Before I met you, I had spent numerous sleepless nights thinking about the one who broke my heart. Thinking about how people could be so cruel and unworthy. It did not take him more than a second to tell me that he didn’t want me in his life anymore.
Before I met you, I cursed this life and spent all my nights wondering how life could have been if we could still be together. But nothing had changed except for the fact that I was left alone.
But the day I met you, everything had changed. I could see life in a whole new perspective. The day we looked into each other’s eyes for the first time, I had known in my heart that we could BE something. I knew in my heart that there HAD to be a reason for why I had met you.

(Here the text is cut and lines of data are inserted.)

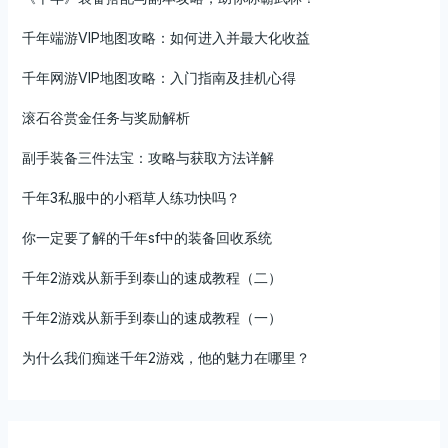
千年端游VIP地图攻略：如何进入并最大化收益
千年网游VIP地图攻略：入门指南及挂机心得
滚石谷赏金任务与奖励解析
副手装备三件法宝：攻略与获取方法详解
千年3私服中的小稻草人练功快吗？
你一定要了解的千年sf中的装备回收系统
千年2游戏从新手到泰山的速成教程（二）
千年2游戏从新手到泰山的速成教程（一）
为什么我们痴迷千年2游戏，他的魅力在哪里？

I believed that there HAD to be a reason for why we had crossed each other’s paths, that we didn’t just happen to meet, but that we were brought together.
As the days went by, you showed me that life is NOT just about sorrows and heartaches.
You showed me that there can be more to life when we are with the right person.
You taught me how to love again and you gave me everything that I had always deserved.
From the moment that we shared our first “I love you”s together, we knew that we were always meant to be. Nothing had ever felt so right before as much as it did when you and I were together. You never told me that you cared about me but you had always SHOWED me that you did.
How did I get so lucky to have you as mine?
Now that we are still together, life doesn’t seem so bad anymore. Now that you’ve given me all this love and support and that you’ve stood by me all this time, I’d like you to know that you are the one who truly mended my broken heart and that you are the one I truly need in my life. No matter WHAT future holds for us, I’d like you to
know that I want you and that I need you.
And that I still fall for you, deeper and deeper, every single day.